Instructions for the task: Write out each line of the material below word for word, keeping its original order.

Raw records:
** BEGIN **
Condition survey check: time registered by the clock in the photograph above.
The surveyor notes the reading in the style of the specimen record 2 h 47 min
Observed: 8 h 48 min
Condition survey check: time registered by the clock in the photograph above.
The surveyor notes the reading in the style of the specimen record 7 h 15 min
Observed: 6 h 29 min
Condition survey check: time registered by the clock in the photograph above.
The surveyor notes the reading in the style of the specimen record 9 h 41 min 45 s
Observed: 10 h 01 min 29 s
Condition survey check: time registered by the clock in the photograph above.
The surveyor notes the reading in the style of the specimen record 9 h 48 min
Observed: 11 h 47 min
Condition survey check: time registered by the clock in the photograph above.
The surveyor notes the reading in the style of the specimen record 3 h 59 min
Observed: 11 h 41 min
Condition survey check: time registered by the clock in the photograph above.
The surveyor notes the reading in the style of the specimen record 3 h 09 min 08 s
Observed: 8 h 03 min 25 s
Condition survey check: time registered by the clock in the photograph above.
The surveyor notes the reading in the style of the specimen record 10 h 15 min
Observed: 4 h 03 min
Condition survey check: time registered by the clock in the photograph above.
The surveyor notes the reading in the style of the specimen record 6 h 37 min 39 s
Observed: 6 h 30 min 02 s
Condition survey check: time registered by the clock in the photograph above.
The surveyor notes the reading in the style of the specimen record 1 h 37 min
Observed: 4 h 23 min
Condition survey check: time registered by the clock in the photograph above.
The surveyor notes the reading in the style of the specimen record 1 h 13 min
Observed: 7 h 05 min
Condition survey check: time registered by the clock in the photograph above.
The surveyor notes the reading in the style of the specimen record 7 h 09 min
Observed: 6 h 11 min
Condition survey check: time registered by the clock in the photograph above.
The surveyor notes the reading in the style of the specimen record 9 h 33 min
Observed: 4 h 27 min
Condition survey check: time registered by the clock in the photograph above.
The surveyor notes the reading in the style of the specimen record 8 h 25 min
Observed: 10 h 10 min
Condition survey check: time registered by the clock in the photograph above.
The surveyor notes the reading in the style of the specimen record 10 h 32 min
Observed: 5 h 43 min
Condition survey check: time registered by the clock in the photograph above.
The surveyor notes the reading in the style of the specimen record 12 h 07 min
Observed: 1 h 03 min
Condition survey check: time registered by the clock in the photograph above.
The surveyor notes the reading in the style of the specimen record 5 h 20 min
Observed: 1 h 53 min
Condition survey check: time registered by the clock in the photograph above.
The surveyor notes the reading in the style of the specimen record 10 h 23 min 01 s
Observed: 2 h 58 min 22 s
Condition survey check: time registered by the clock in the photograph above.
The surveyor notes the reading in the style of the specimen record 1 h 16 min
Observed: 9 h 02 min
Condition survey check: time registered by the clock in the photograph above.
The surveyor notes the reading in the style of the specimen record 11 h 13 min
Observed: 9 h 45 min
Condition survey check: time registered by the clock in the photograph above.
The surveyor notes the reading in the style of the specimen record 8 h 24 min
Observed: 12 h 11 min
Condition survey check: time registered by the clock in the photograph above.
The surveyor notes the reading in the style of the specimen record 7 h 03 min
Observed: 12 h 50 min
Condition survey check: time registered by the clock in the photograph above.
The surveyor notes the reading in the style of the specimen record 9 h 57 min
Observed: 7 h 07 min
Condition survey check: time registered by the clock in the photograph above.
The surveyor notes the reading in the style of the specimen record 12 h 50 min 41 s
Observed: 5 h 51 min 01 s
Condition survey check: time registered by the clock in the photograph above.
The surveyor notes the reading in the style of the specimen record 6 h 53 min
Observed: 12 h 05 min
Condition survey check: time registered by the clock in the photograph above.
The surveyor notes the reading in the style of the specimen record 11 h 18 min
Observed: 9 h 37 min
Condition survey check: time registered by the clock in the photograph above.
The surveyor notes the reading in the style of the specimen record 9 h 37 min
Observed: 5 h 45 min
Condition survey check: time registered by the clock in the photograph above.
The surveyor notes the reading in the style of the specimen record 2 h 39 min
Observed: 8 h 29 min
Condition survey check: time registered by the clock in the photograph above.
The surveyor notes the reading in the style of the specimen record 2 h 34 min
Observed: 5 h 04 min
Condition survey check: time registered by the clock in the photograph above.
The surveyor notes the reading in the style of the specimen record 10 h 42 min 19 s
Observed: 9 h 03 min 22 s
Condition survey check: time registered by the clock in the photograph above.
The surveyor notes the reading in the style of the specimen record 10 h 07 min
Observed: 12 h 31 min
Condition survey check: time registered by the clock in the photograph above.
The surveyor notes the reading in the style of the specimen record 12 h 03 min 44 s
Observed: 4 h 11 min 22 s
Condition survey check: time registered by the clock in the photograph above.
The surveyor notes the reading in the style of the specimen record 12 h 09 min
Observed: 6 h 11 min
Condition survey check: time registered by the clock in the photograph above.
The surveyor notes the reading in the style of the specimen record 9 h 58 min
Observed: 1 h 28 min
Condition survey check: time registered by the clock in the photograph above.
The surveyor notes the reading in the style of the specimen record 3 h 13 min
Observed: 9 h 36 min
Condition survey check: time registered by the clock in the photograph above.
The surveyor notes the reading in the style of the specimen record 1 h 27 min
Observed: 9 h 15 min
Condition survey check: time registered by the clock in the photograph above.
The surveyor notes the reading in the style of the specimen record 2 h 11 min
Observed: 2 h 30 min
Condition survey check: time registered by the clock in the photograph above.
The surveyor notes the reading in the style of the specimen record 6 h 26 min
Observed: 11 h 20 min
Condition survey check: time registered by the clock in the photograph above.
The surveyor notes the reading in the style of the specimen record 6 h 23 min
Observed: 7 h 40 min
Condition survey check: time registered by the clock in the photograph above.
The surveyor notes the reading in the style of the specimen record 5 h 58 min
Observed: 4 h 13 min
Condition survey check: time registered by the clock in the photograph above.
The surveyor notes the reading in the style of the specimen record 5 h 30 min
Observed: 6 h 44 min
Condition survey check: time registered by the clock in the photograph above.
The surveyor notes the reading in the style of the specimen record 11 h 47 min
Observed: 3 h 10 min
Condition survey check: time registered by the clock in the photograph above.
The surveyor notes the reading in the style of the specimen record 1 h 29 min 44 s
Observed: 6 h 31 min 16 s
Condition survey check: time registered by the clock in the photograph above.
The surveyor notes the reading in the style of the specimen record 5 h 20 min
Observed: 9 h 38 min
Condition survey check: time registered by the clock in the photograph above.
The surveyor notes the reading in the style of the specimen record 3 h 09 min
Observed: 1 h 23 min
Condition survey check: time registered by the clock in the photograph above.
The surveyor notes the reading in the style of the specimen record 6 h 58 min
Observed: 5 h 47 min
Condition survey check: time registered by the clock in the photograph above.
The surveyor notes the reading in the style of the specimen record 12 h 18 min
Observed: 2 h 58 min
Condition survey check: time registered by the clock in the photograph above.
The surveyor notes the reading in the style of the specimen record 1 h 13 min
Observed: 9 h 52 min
** END **
Worked answer:
Condition survey check: time registered by the clock in the photograph above.
The surveyor notes the reading in the style of the specimen record 2 h 47 min
Observed: 8 h 48 min
Condition survey check: time registered by the clock in the photograph above.
The surveyor notes the reading in the style of the specimen record 7 h 15 min
Observed: 6 h 29 min
Condition survey check: time registered by the clock in the photograph above.
The surveyor notes the reading in the style of the specimen record 9 h 41 min 45 s
Observed: 10 h 01 min 29 s
Condition survey check: time registered by the clock in the photograph above.
The surveyor notes the reading in the style of the specimen record 9 h 48 min
Observed: 11 h 47 min
Condition survey check: time registered by the clock in the photograph above.
The surveyor notes the reading in the style of the specimen record 3 h 59 min
Observed: 11 h 41 min
Condition survey check: time registered by the clock in the photograph above.
The surveyor notes the reading in the style of the specimen record 3 h 09 min 08 s
Observed: 8 h 03 min 25 s
Condition survey check: time registered by the clock in the photograph above.
The surveyor notes the reading in the style of the specimen record 10 h 15 min
Observed: 4 h 03 min
Condition survey check: time registered by the clock in the photograph above.
The surveyor notes the reading in the style of the specimen record 6 h 37 min 39 s
Observed: 6 h 30 min 02 s
Condition survey check: time registered by the clock in the photograph above.
The surveyor notes the reading in the style of the specimen record 1 h 37 min
Observed: 4 h 23 min
Condition survey check: time registered by the clock in the photograph above.
The surveyor notes the reading in the style of the specimen record 1 h 13 min
Observed: 7 h 05 min
Condition survey check: time registered by the clock in the photograph above.
The surveyor notes the reading in the style of the specimen record 7 h 09 min
Observed: 6 h 11 min
Condition survey check: time registered by the clock in the photograph above.
The surveyor notes the reading in the style of the specimen record 9 h 33 min
Observed: 4 h 27 min
Condition survey check: time registered by the clock in the photograph above.
The surveyor notes the reading in the style of the specimen record 8 h 25 min
Observed: 10 h 10 min
Condition survey check: time registered by the clock in the photograph above.
The surveyor notes the reading in the style of the specimen record 10 h 32 min
Observed: 5 h 43 min
Condition survey check: time registered by the clock in the photograph above.
The surveyor notes the reading in the style of the specimen record 12 h 07 min
Observed: 1 h 03 min
Condition survey check: time registered by the clock in the photograph above.
The surveyor notes the reading in the style of the specimen record 5 h 20 min
Observed: 1 h 53 min
Condition survey check: time registered by the clock in the photograph above.
The surveyor notes the reading in the style of the specimen record 10 h 23 min 01 s
Observed: 2 h 58 min 22 s
Condition survey check: time registered by the clock in the photograph above.
The surveyor notes the reading in the style of the specimen record 1 h 16 min
Observed: 9 h 02 min
Condition survey check: time registered by the clock in the photograph above.
The surveyor notes the reading in the style of the specimen record 11 h 13 min
Observed: 9 h 45 min
Condition survey check: time registered by the clock in the photograph above.
The surveyor notes the reading in the style of the specimen record 8 h 24 min
Observed: 12 h 11 min
Condition survey check: time registered by the clock in the photograph above.
The surveyor notes the reading in the style of the specimen record 7 h 03 min
Observed: 12 h 50 min
Condition survey check: time registered by the clock in the photograph above.
The surveyor notes the reading in the style of the specimen record 9 h 57 min
Observed: 7 h 07 min
Condition survey check: time registered by the clock in the photograph above.
The surveyor notes the reading in the style of the specimen record 12 h 50 min 41 s
Observed: 5 h 51 min 01 s
Condition survey check: time registered by the clock in the photograph above.
The surveyor notes the reading in the style of the specimen record 6 h 53 min
Observed: 12 h 05 min
Condition survey check: time registered by the clock in the photograph above.
The surveyor notes the reading in the style of the specimen record 11 h 18 min
Observed: 9 h 37 min
Condition survey check: time registered by the clock in the photograph above.
The surveyor notes the reading in the style of the specimen record 9 h 37 min
Observed: 5 h 45 min
Condition survey check: time registered by the clock in the photograph above.
The surveyor notes the reading in the style of the specimen record 2 h 39 min
Observed: 8 h 29 min
Condition survey check: time registered by the clock in the photograph above.
The surveyor notes the reading in the style of the specimen record 2 h 34 min
Observed: 5 h 04 min
Condition survey check: time registered by the clock in the photograph above.
The surveyor notes the reading in the style of the specimen record 10 h 42 min 19 s
Observed: 9 h 03 min 22 s
Condition survey check: time registered by the clock in the photograph above.
The surveyor notes the reading in the style of the specimen record 10 h 07 min
Observed: 12 h 31 min
Condition survey check: time registered by the clock in the photograph above.
The surveyor notes the reading in the style of the specimen record 12 h 03 min 44 s
Observed: 4 h 11 min 22 s
Condition survey check: time registered by the clock in the photograph above.
The surveyor notes the reading in the style of the specimen record 12 h 09 min
Observed: 6 h 11 min
Condition survey check: time registered by the clock in the photograph above.
The surveyor notes the reading in the style of the specimen record 9 h 58 min
Observed: 1 h 28 min
Condition survey check: time registered by the clock in the photograph above.
The surveyor notes the reading in the style of the specimen record 3 h 13 min
Observed: 9 h 36 min
Condition survey check: time registered by the clock in the photograph above.
The surveyor notes the reading in the style of the specimen record 1 h 27 min
Observed: 9 h 15 min
Condition survey check: time registered by the clock in the photograph above.
The surveyor notes the reading in the style of the specimen record 2 h 11 min
Observed: 2 h 30 min
Condition survey check: time registered by the clock in the photograph above.
The surveyor notes the reading in the style of the specimen record 6 h 26 min
Observed: 11 h 20 min
Condition survey check: time registered by the clock in the photograph above.
The surveyor notes the reading in the style of the specimen record 6 h 23 min
Observed: 7 h 40 min
Condition survey check: time registered by the clock in the photograph above.
The surveyor notes the reading in the style of the specimen record 5 h 58 min
Observed: 4 h 13 min
Condition survey check: time registered by the clock in the photograph above.
The surveyor notes the reading in the style of the specimen record 5 h 30 min
Observed: 6 h 44 min
Condition survey check: time registered by the clock in the photograph above.
The surveyor notes the reading in the style of the specimen record 11 h 47 min
Observed: 3 h 10 min
Condition survey check: time registered by the clock in the photograph above.
The surveyor notes the reading in the style of the specimen record 1 h 29 min 44 s
Observed: 6 h 31 min 16 s
Condition survey check: time registered by the clock in the photograph above.
The surveyor notes the reading in the style of the specimen record 5 h 20 min
Observed: 9 h 38 min
Condition survey check: time registered by the clock in the photograph above.
The surveyor notes the reading in the style of the specimen record 3 h 09 min
Observed: 1 h 23 min
Condition survey check: time registered by the clock in the photograph above.
The surveyor notes the reading in the style of the specimen record 6 h 58 min
Observed: 5 h 47 min
Condition survey check: time registered by the clock in the photograph above.
The surveyor notes the reading in the style of the specimen record 12 h 18 min
Observed: 2 h 58 min
Condition survey check: time registered by the clock in the photograph above.
The surveyor notes the reading in the style of the specimen record 1 h 13 min
Observed: 9 h 52 min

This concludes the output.